▶ _DATASET ENTRIES_:
* * * * * * * * *

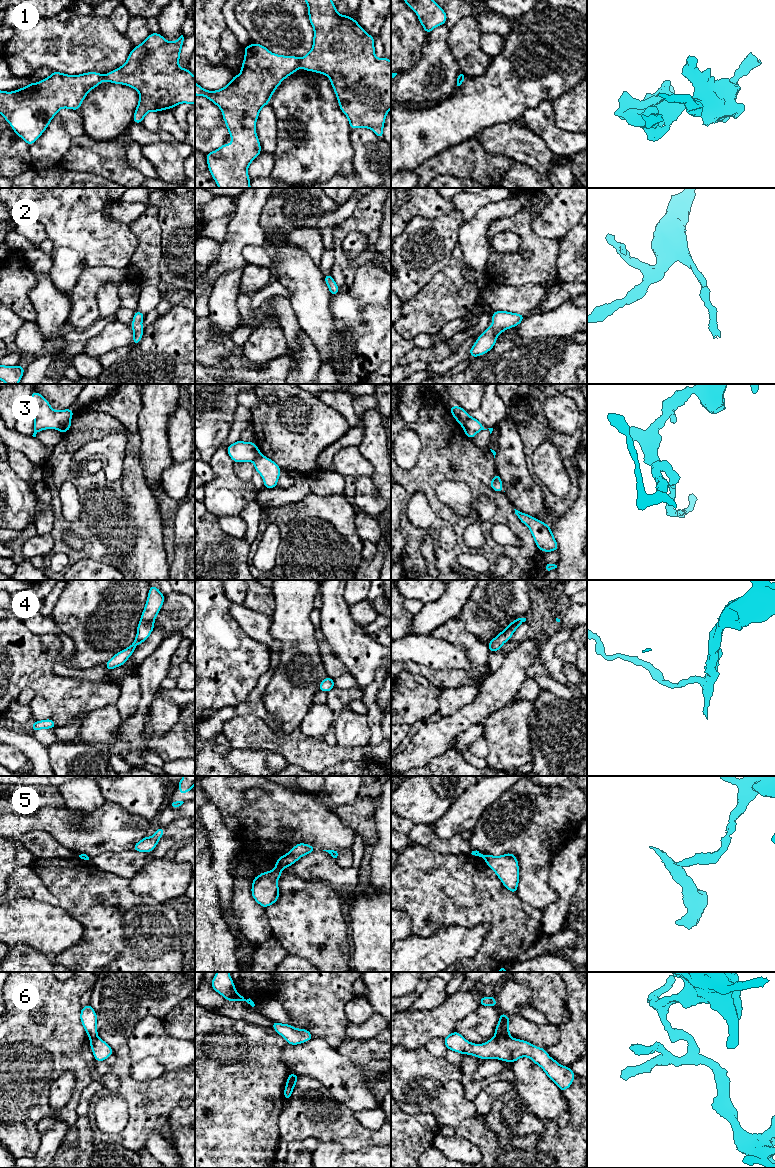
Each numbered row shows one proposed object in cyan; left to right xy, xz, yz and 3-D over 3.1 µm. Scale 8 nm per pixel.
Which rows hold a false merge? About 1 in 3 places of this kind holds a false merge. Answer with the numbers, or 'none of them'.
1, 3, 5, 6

* * * * * * * * *

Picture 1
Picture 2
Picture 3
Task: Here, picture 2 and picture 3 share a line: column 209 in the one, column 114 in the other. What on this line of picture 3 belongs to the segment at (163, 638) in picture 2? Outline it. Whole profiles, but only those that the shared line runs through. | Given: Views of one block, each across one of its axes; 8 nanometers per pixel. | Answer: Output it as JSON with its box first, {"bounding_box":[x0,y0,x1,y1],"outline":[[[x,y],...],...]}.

* * * * * * * * *

▶ _PROBLEM TO SOLVE_: Could you say how many lines in the listing contain the string "pixel"? Only the number, please.

▶ _RESPONSE TO THE TASK_: 2